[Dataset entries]

· · · · · · ·

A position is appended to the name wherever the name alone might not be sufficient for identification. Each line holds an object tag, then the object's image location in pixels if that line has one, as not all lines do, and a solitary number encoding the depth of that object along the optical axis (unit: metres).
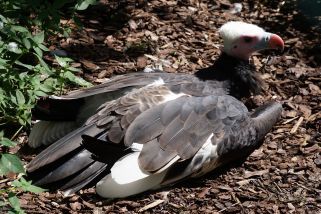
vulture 9.51
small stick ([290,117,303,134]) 11.61
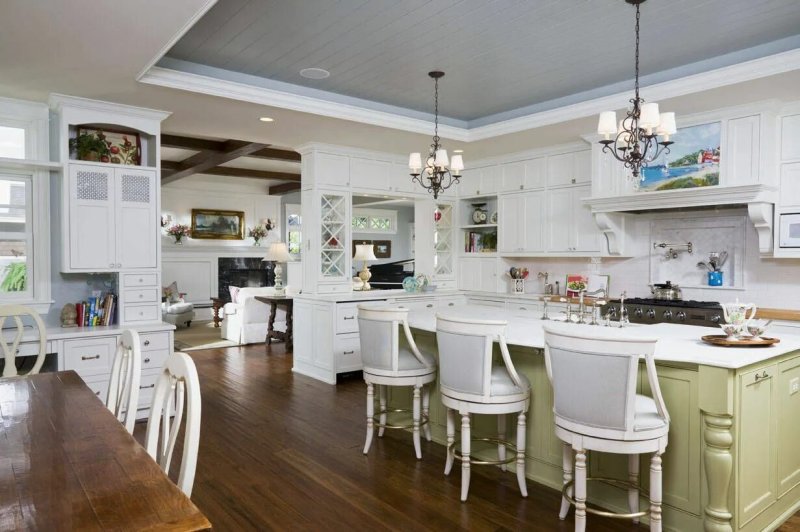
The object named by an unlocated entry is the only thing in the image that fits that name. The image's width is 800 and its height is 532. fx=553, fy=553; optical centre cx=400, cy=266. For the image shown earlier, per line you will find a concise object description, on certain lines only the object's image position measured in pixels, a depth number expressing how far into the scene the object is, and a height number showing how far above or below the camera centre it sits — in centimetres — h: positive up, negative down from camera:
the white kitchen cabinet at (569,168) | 585 +93
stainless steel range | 467 -51
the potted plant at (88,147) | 455 +85
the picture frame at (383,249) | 1210 +6
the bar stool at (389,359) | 357 -71
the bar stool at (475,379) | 299 -71
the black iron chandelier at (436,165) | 437 +70
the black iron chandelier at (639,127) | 306 +72
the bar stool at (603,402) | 235 -66
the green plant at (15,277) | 446 -23
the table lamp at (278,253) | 880 -3
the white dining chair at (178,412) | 155 -50
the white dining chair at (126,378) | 215 -54
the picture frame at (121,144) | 471 +92
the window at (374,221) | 1173 +67
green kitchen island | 242 -86
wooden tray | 270 -43
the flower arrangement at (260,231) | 1191 +43
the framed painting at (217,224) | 1127 +54
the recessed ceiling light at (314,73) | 434 +142
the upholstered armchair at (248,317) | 796 -97
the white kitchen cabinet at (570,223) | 586 +33
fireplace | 1163 -47
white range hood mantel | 441 +46
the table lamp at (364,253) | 763 -2
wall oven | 438 +19
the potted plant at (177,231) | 1095 +37
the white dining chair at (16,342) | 321 -55
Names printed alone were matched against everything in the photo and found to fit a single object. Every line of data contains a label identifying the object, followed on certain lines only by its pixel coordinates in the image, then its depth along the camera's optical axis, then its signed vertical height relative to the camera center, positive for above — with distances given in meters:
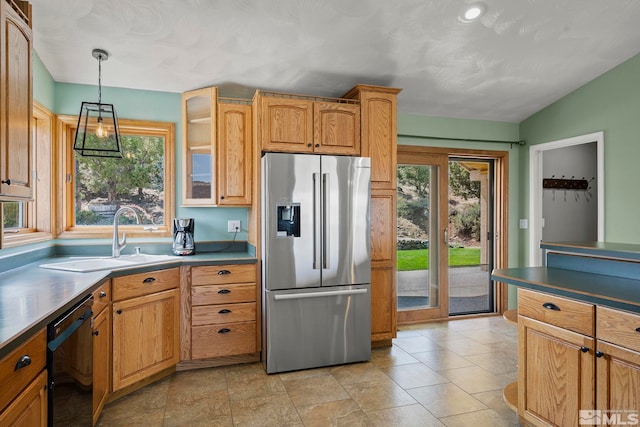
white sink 2.55 -0.37
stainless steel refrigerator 3.01 -0.40
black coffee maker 3.35 -0.22
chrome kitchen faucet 3.11 -0.19
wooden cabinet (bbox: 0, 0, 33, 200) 1.68 +0.51
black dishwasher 1.54 -0.69
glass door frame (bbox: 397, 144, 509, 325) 4.38 +0.05
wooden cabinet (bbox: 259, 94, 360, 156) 3.20 +0.75
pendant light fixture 2.80 +0.68
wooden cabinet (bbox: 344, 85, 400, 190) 3.44 +0.75
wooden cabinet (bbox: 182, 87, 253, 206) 3.33 +0.56
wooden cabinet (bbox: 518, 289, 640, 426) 1.62 -0.72
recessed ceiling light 2.68 +1.44
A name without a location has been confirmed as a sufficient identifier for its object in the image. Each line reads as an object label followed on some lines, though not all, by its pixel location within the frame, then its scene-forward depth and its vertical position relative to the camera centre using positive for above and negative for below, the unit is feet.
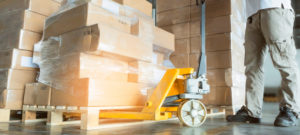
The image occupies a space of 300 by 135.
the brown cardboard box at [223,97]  10.01 +0.00
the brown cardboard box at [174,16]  11.72 +3.91
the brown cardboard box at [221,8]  10.59 +3.89
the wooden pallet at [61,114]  6.31 -0.52
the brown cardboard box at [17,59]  8.55 +1.29
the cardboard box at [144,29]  8.08 +2.25
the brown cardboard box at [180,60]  11.18 +1.67
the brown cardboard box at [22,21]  8.87 +2.75
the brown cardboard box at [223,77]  10.07 +0.82
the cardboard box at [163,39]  9.27 +2.25
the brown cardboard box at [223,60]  10.18 +1.56
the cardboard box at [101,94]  6.44 +0.07
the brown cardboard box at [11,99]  8.29 -0.09
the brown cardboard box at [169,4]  11.89 +4.57
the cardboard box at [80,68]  6.81 +0.82
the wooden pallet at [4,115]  8.21 -0.62
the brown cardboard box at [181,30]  11.48 +3.14
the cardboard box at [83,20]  7.01 +2.32
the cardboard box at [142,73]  7.85 +0.78
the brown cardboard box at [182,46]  11.31 +2.32
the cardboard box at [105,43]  6.62 +1.53
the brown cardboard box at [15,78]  8.42 +0.63
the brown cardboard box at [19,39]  8.70 +2.05
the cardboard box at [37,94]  7.72 +0.08
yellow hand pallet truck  6.44 -0.12
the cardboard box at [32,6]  8.99 +3.40
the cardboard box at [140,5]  8.55 +3.32
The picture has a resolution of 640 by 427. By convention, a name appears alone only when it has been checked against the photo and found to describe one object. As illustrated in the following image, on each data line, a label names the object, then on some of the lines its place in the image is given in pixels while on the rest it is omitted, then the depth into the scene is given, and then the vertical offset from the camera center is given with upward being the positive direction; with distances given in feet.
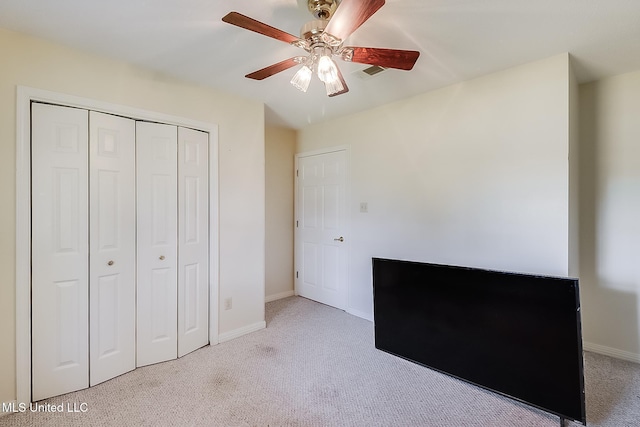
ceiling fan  4.08 +2.74
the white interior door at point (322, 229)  12.08 -0.63
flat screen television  5.53 -2.44
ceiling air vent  7.73 +3.78
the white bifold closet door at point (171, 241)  7.84 -0.74
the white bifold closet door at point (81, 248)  6.48 -0.78
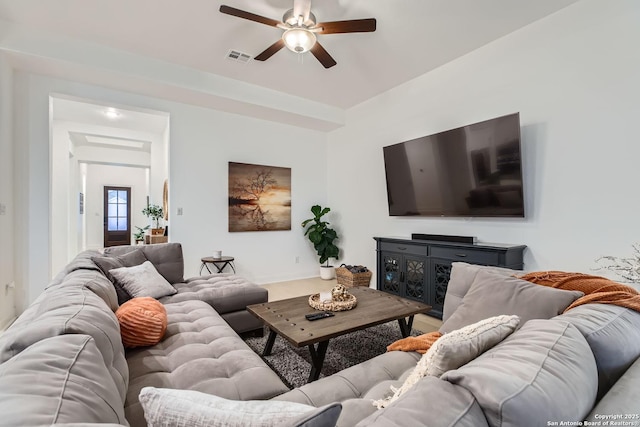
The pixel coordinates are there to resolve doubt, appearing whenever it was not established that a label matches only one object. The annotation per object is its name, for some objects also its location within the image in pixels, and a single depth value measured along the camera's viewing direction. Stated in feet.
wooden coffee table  6.06
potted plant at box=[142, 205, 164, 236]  20.11
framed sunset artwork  15.12
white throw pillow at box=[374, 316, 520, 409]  2.85
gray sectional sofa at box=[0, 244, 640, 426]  1.96
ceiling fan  7.50
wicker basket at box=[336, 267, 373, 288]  14.33
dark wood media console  9.27
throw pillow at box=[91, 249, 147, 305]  7.67
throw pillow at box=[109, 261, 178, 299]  7.72
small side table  13.30
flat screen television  9.36
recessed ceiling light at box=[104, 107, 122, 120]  15.79
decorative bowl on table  7.34
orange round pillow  5.23
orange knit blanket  3.71
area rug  6.88
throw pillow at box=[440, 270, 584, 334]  4.30
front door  31.55
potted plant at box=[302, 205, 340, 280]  16.71
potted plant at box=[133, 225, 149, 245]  22.95
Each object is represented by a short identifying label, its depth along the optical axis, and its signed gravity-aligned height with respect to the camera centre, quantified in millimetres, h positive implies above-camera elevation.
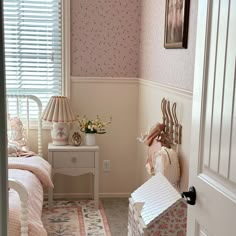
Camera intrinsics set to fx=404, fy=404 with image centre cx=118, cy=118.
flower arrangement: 3727 -683
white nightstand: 3629 -973
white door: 1255 -235
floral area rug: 3203 -1418
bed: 2113 -883
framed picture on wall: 2447 +195
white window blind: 3789 +27
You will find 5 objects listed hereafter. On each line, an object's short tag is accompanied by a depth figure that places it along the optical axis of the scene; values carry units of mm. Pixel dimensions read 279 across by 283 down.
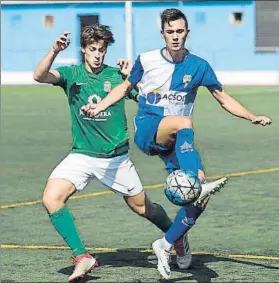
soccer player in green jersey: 17581
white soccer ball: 16509
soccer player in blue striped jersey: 17198
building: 103525
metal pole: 98796
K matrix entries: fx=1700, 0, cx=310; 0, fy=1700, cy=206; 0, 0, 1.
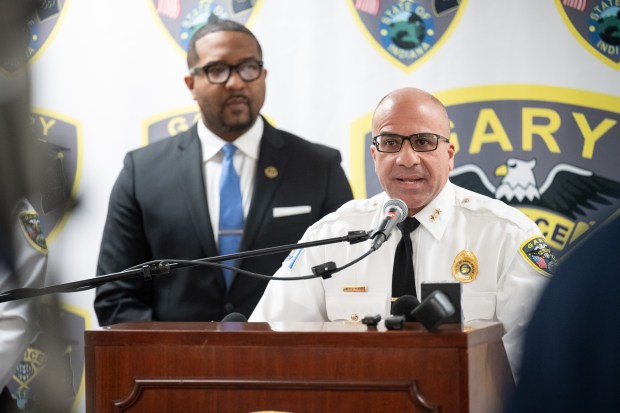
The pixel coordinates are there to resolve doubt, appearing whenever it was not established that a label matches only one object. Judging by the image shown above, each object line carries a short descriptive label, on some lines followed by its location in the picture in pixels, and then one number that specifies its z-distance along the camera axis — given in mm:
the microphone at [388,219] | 4089
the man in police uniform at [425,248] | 5687
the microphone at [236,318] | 4651
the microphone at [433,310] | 3519
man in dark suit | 7228
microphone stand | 4019
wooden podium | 3600
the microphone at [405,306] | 4068
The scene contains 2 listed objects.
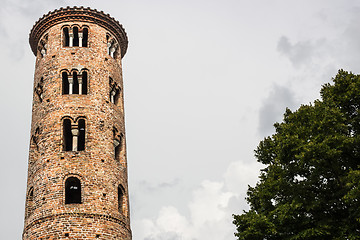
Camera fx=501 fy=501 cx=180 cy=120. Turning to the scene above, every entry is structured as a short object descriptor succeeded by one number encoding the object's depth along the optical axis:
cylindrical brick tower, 23.56
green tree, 17.33
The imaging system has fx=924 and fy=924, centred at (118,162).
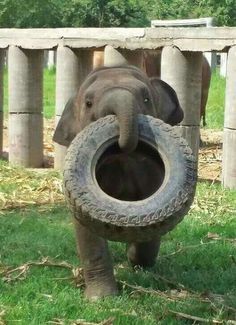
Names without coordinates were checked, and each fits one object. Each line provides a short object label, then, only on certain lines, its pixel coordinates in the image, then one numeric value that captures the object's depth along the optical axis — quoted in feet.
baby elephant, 14.85
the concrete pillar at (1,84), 36.11
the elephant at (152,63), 36.94
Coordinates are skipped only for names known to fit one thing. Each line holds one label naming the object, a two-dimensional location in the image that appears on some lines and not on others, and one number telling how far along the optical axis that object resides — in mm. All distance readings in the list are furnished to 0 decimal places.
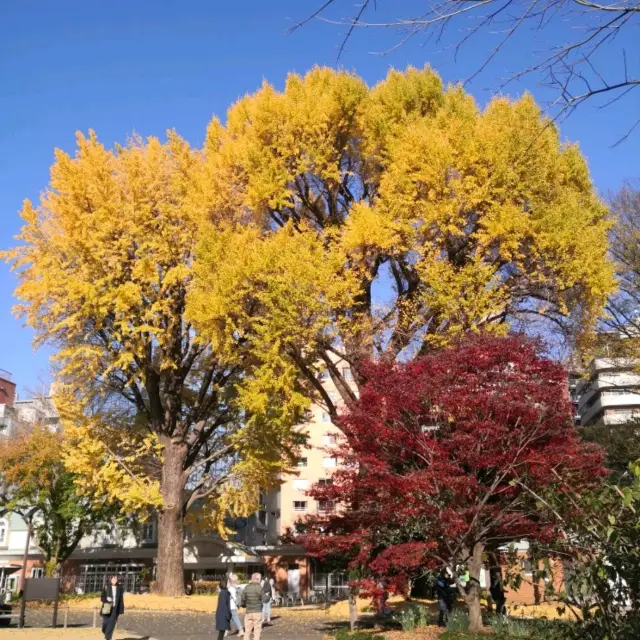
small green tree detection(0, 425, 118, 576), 28734
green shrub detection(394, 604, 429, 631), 11391
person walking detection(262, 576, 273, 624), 16069
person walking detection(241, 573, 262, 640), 10164
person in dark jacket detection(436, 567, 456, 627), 12855
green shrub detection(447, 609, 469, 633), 10500
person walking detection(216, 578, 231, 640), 10898
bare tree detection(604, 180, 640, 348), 18503
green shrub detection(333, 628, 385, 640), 10328
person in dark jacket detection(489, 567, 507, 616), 12742
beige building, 43812
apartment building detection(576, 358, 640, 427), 49531
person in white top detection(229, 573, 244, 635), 12920
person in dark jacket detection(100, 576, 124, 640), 10914
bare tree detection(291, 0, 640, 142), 3218
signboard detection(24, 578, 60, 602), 13859
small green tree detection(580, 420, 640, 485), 23766
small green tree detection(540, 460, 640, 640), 4523
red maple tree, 10625
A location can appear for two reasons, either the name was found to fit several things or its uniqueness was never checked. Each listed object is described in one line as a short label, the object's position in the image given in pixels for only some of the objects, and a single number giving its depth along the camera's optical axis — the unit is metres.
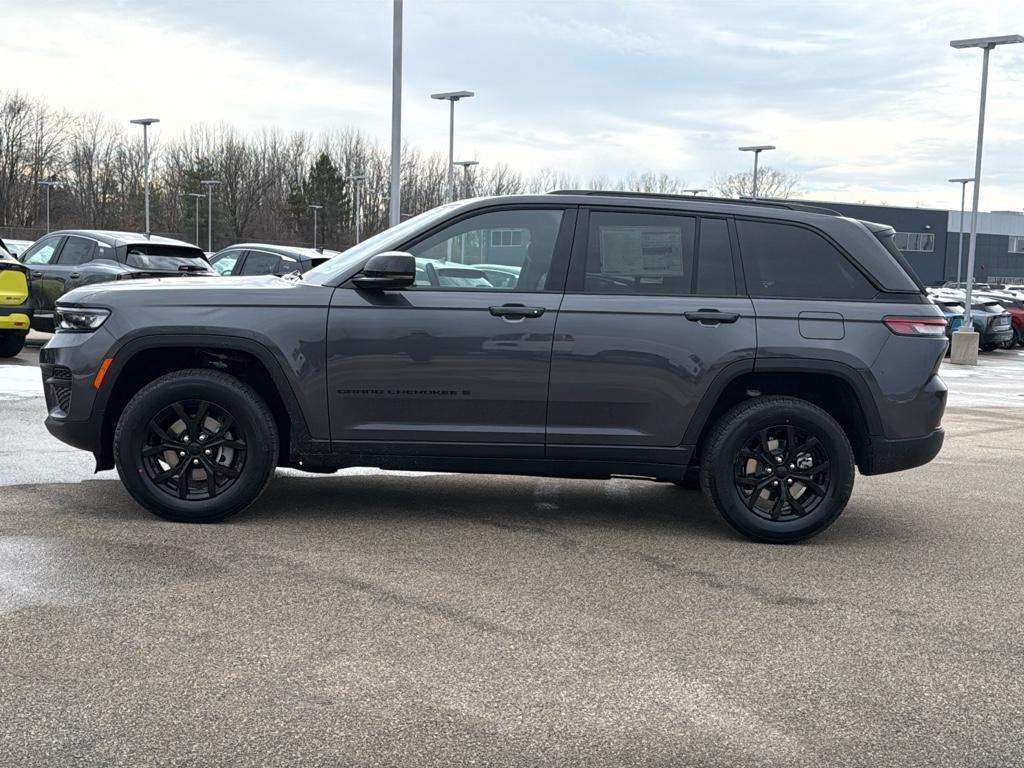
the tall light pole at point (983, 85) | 24.31
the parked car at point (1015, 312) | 31.19
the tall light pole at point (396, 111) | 19.66
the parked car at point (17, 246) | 26.50
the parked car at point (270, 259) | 15.46
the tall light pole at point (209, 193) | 77.94
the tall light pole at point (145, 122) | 55.04
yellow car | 13.84
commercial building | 93.94
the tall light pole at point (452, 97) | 31.65
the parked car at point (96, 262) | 15.09
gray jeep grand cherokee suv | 5.83
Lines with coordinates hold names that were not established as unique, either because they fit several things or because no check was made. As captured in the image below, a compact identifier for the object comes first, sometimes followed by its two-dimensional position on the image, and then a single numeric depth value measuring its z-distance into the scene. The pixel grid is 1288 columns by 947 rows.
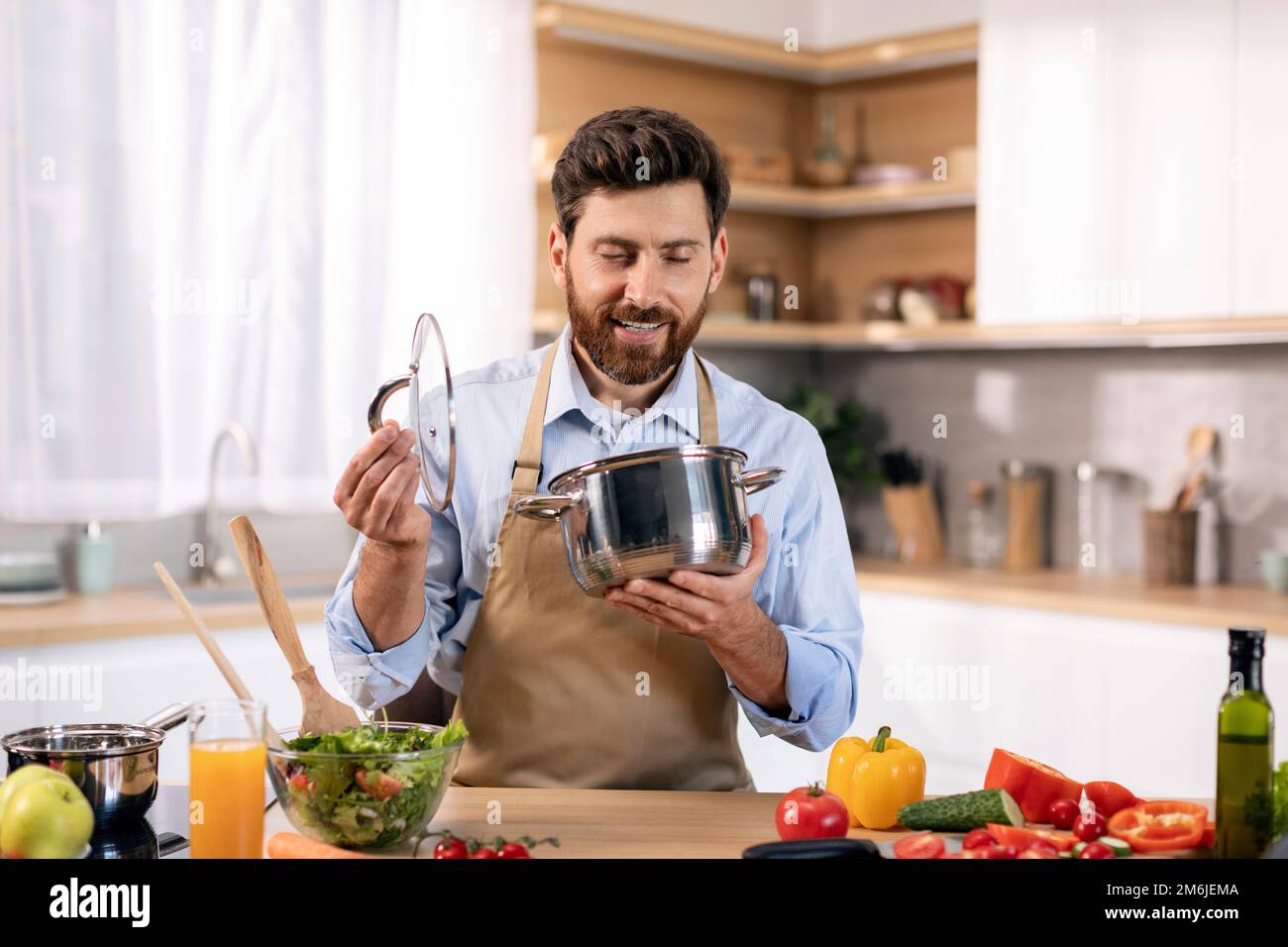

· · · · · · ·

**Assignment**:
All lines above starting at the one with "Names printed alone" and ending at the one with "stainless steel refrigerator 3.01 -0.40", inclusive, are to be printed again exactly, with the pictures left out.

**Result**:
Names printed alone were matched against everything in the photo and found to fit a single object. Every line of data contains a label identifying the object, followed on certain lines only by its pixel coordinates in the image, then its depth along the camera's optical axis, then its signed vertical height relative to the camera center, positive for above — with distances given in meters:
white sink 2.55 -0.37
stainless steel refrigerator 3.01 -0.40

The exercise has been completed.